The Whalens’ home wasn’t visible from the street, but after driving through a veritable forest they arrived at the stone house on the hill, which looked smaller than it actually was, probably because it was surrounded by so much undeveloped land.
“I’ve always thought this was one of the best pieces of property in Buckhead,” said Bob.
They parked in the front drive. Bob started to walk to the door, but Daniella stopped him. “Let’s go around back. I still remember Patricia Whalen telling me years ago that the front door is just for ‘party guests and solicitors.’ ”
They walked around back to the kitchen door. Bob knocked on one of its glass panes. Through the glass he could see Eve sitting at the kitchen table, sipping a cup of coffee with her parents. She raised her hand at the sound of his knock as her mother rushed to the door.
“Bob Powers!” she cried, her eyes springing with tears as she grabbed both of his hands. “Words cannot express my gratitude. Thank you for bringing us back our daughter!”
Patricia Whalen wore a navy St. John knit suit. Her hairstyle looked the same as always, a sort of short, fluffy helmet around her head, locked into place with Aqua Net, the smell of which made Bob think of his mother.
Dr. Whalen had stood when Bob and Daniella entered and was still standing now, wearing a blue blazer with gold buttons over khaki pants.
“Bob!” he called. “So good of you to come. And Daniella, too. Can Ada get either of you a cup of coffee?”
Dr. Whalen motioned to a small, trim Negro woman standing by the counter. She had perfect posture and wore a pale blue maid’s uniform with a white apron, very proper, though her hair was worn in a short Afro, a beco
ming style for her angular features, but which Bob found vaguely unsettling.

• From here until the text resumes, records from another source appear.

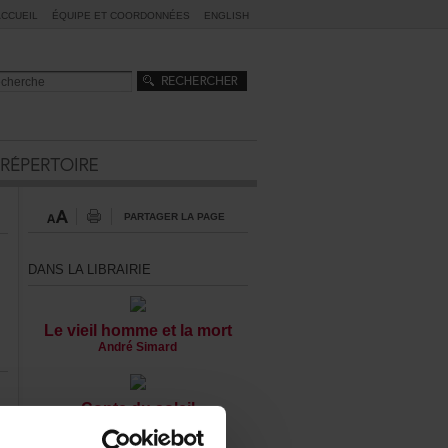
ACCUEIL
ÉQUIPEETCOORDONNÉES
ENGLISH
PARTAGERLAPAGE
DANSLALIBRAIRIE
Levieilhommeetlamort
AndréSimard
Contedusoleil
PhilippeSoldevila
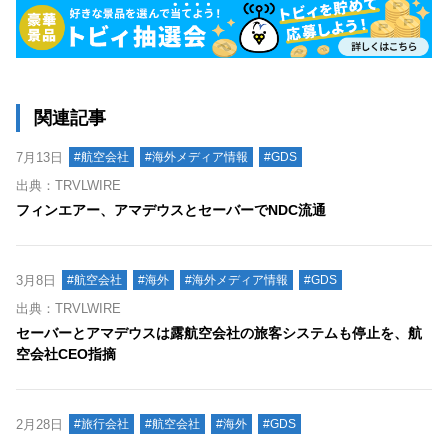
関連記事
7月13日
#航空会社
#海外メディア情報
#GDS
出典：TRVLWIRE
フィンエアー、アマデウスとセーバーでNDC流通
3月8日
#航空会社
#海外
#海外メディア情報
#GDS
出典：TRVLWIRE
セーバーとアマデウスは露航空会社の旅客システムも停止を、航
空会社CEO指摘
2月28日
#旅行会社
#航空会社
#海外
#GDS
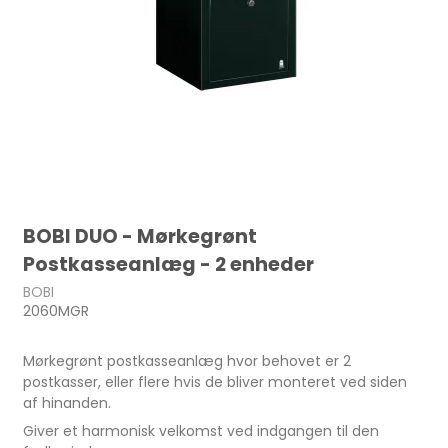
BOBI DUO - Mørkegrønt
Postkasseanlæg - 2 enheder
BOBI
2060MGR
Mørkegrønt postkasseanlæg hvor behovet er 2
postkasser, eller flere hvis de bliver monteret ved siden
af hinanden.
Giver et harmonisk velkomst ved indgangen til den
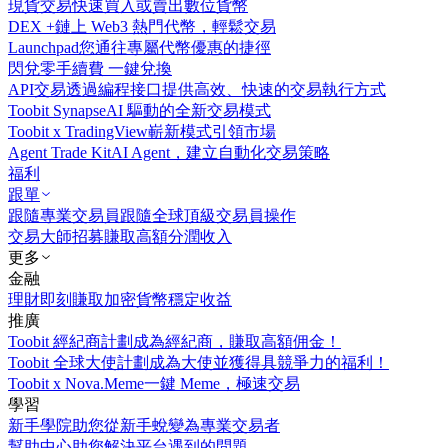
現貨交易
快速買入或賣出數位貨幣
DEX +
鏈上 Web3 熱門代幣，輕鬆交易
Launchpad
您通往專屬代幣優惠的捷徑
閃兌
零手續費 一鍵兌換
API交易
透過編程接口提供高效、快速的交易執行方式
Toobit Synapse
AI 驅動的全新交易模式
Toobit x TradingView
嶄新模式引領市場
Agent Trade Kit
AI Agent，建立自動化交易策略
福利
跟單
跟隨專業交易員
跟隨全球頂級交易員操作
交易大師招募
賺取高額分潤收入
更多
金融
理財
即刻賺取加密貨幣穩定收益
推廣
Toobit 經紀商計劃
成為經紀商，賺取高額佣金！
Toobit 全球大使計劃
成為大使並獲得具競爭力的福利！
Toobit x Nova.Meme
一鍵 Meme，極速交易
學習
新手學院
助您從新手蛻變為專業交易者
幫助中心
助您解決平台遇到的問題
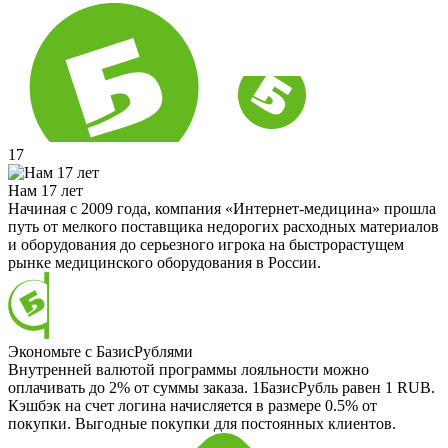
17
Нам 17 лет
Начиная с 2009 года, компания «Интернет-медицина» прошла
путь от мелкого поставщика недорогих расходных материалов
и оборудования до серьезного игрока на быстрорастущем
рынке медицинского оборудования в России.
Экономьте с БазисРублями
Внутренней валютой программы лояльности можно
оплачивать до 2% от суммы заказа. 1БазисРубль равен 1 RUB.
Кэшбэк на счет логина начисляется в размере 0.5% от
покупки. Выгодные покупки для постоянных клиентов.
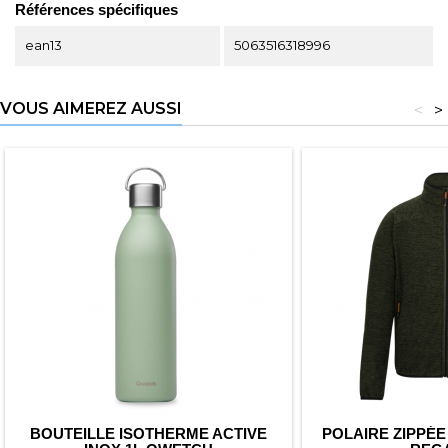
Références spécifiques
ean13
5063516318996
VOUS AIMEREZ AUSSI
<
>
BOUTEILLE ISOTHERME ACTIVE
POLAIRE ZIPPÉ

“No, thanks,” said Daniella. “It’s good to see you again, Miss Ada.”
“It’s good to see you,” she answered. “Thank you for bringing our baby back.”
“Coffee, Bob?” Dr. Whalen asked again.
“I’m good, thank you.”
Bob watched Daniella walk to the kitchen table where Eve was sitting. “How are you feeling?” she asked.
“Nervous. Terribly nervous.”
Eve looked beautiful in a pale pink baby-doll dress, her short hair fluffed and shellacked into a style not dissimilar from her mother’s. The dress was youthful looking, a smart choice, Bob thought, before he realized that it was probably not a choice exactly, but an item of clothing that happened to be left over from her college days.
“Baby,” said Dr. Whalen, striding to the table where he stood behind Eve, placing his hands protectively on her shoulders. “Nothing bad is going to happen to my little girl. Believe me when I say that I know everyone worth knowing in this town: judges, lawyers, everyone. Now that you’ve come home, we can protect you. Now that you’ve come back home, everything is going to be okay.”
Chapter 12
MRS. POWERS
Atlanta, 1972
Eve and Bob married within six weeks of their first meeting. In the wedding photo, taken in Judge Chambliss’s chambers at the downtown courthouse, it was impossible to tell that Eve was pregnant under the silk Missoni caftan she wore, pale blue and decorated with pink and orange birds, the sleeves fringed.
“I won’t wear white,” she had told Bob. “I just can’t.”
Bob understood the shame she felt and did not argue. He hoped that as the years passed Eve would be able to forgive herself for embracing such unsavory people and positions during her youth, that she might come to understand that her sweetness and innocence had been used against her, that she had been taken advantage of.